A Comparison of Scales for Recording and Evaluating Dental Arcade Shape

Christopher Maier
Kelly Heim-Maier
Erin McCoy


Recording scales to evaluate the shape of the dental arcade have been proposed; however, no comparison has been made among different scales to assess which is best. Here, a comparison is made among several scales (Gill 1971, 1995; Gill & Rhine 1986; Hefner & Linde 2018; Hooton, The Harvard Blanks n.d.; Maier 2017; Maier et al. 2015), and they were evaluated on (1) low observer error and (2) strong association with groups.

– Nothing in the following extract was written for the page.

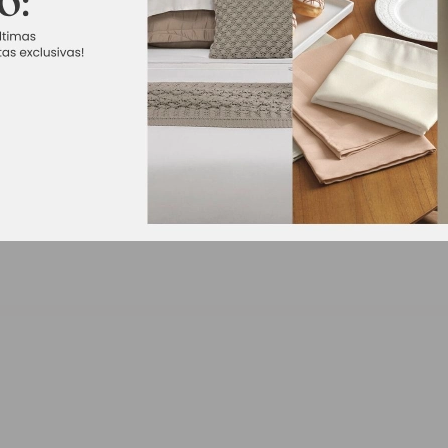
tem estampa geométrica sofisticada. Cada lado tem uma estampa 
elegante com essas almofadas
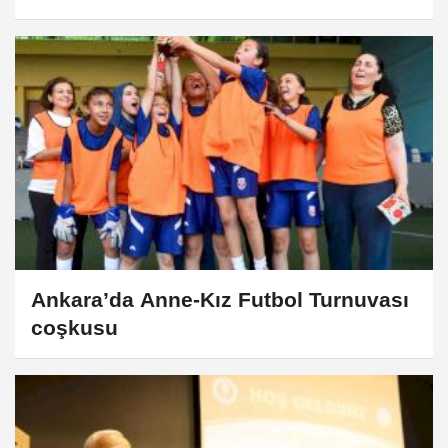
Ankara’da Anne-Kız Futbol Turnuvası
coşkusu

Digital photographs of 659 individuals from collections across the United States were assessed for dental arcade shape. These data were generated by three observers to test for replicability. Additionally, the relationship between scale and sample groups was evaluated using a combination of chi-squares and several measures of effect size (Cramér’s V, Sakoda’s C, Goodman–Kruskal lambda). Values for Fleiss’s kappa range from “fair” to “almost perfect” between intra-and interobserver measures (κ = 0.212–0.851). Nearly all scales exhibit significant associations with the sample groups, though the general trend is toward weak effect sizes. All values for Cramér’s V and Sakoda’s C fall below 0.3, and the lambda statistic does not exceed an average reduction of error of 6%. The Gill scale is the most reliably recorded but is tied to typological approaches to human variation. A five-point scale proposed by Maier (2017) is less replicable but has the largest effect sizes—“moderate” compared to “weak.” Recording the angle of the sides of the dental arcade may be as informative as several of these scales and avoids many typological associations.